"Dad, why are there sixty minutes in an hour?" said K to me the other day.
I didn't know the answer, a recurring feeling these days, but have since googled it and discovered that the ancient Babylonians used to like counting to a base of sixty. This morning I rang K and told her the results of my research. She was on the bus on the way to school but, even though there was lots of showing off in front of her friends to be done, she seemed suitably interested and keen on me explaining it to her friend Anna.
K's continual thirst for knowledge has been evident since she was very young. She went through that thing that little children go through, when they ask "why?" to everything, but she kept going. It's endearing and taxing and keeps most around her on their toes.
When she asked me the question, although I didn't know the answer, it led to a brief disussion about the concept of time, though as I've written it I realise the phrase "a brief discussion about the concept of time" is one of the most oxymoronic phrases I've ever written, perhaps just a bit influenced by Stephen Hawkins, who clearly isn't a moron of any kind.
Time fascinates me. Maybe it's a factor in my passion for drumming, that whole thing about keeping time and subdivisions is a fundamental element of drumming, as is having a car big enough to carry a drum kit.
K asked me what "they" did before time was invented. The way kids and even adults talk about "they" is amusing isn't it? Like it's a group of people elected by the general population and their role is to invent things. Maybe "they" would have morning meetings and brainstorming sessions, although I don't think brainstorming had been invented in those days, so they would have just been called "sessions".
· · ·
Task prompt — In the passage about time, what does it read like from "When she asked" up to and including "of any kind." once you switch "oxymoronic" for "self-contradictory"?
· · ·
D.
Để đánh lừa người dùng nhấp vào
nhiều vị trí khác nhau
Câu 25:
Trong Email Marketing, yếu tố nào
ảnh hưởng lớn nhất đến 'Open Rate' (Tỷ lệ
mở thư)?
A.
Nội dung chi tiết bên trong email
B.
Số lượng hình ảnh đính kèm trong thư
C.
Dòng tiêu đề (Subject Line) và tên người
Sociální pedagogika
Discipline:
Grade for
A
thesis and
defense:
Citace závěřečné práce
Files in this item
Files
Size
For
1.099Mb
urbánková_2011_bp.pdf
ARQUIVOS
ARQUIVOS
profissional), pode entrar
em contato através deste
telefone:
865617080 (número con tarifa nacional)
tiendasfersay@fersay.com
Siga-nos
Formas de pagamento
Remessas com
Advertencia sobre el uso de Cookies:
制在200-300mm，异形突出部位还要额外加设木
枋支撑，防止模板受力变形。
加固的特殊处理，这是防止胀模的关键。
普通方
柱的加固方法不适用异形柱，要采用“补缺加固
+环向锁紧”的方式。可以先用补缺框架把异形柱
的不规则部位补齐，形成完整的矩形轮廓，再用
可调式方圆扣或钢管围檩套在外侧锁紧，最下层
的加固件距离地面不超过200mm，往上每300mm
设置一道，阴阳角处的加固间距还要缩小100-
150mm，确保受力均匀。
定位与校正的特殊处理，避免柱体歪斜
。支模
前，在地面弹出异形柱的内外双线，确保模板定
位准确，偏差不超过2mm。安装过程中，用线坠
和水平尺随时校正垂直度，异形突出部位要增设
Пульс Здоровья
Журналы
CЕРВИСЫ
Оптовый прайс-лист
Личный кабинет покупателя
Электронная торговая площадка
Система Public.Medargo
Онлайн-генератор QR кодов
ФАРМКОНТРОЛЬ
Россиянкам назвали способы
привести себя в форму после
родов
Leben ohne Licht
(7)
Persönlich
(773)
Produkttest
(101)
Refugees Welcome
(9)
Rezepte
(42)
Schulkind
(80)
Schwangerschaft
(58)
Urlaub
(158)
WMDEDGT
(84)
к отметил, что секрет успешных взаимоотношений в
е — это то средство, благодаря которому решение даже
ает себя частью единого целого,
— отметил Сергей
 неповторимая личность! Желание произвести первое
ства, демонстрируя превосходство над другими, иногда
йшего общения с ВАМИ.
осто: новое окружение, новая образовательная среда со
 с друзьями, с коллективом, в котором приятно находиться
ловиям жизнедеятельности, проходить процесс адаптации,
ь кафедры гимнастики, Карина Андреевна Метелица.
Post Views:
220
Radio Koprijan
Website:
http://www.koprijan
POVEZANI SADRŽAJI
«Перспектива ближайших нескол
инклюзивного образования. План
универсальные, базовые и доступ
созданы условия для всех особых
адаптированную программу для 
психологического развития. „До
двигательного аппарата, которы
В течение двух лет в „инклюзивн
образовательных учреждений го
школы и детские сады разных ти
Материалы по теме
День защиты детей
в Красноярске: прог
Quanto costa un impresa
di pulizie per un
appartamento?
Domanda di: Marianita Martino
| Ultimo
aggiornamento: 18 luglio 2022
· · ·
Reply to the task —
When she asked me the question, although I didn't know the answer, it led to a brief disussion about the concept of time, though as I've written it I realise the phrase "a brief discussion about the concept of time" is one of the most self-contradictory phrases I've ever written, perhaps just a bit influenced by Stephen Hawkins, who clearly isn't a moron of any kind.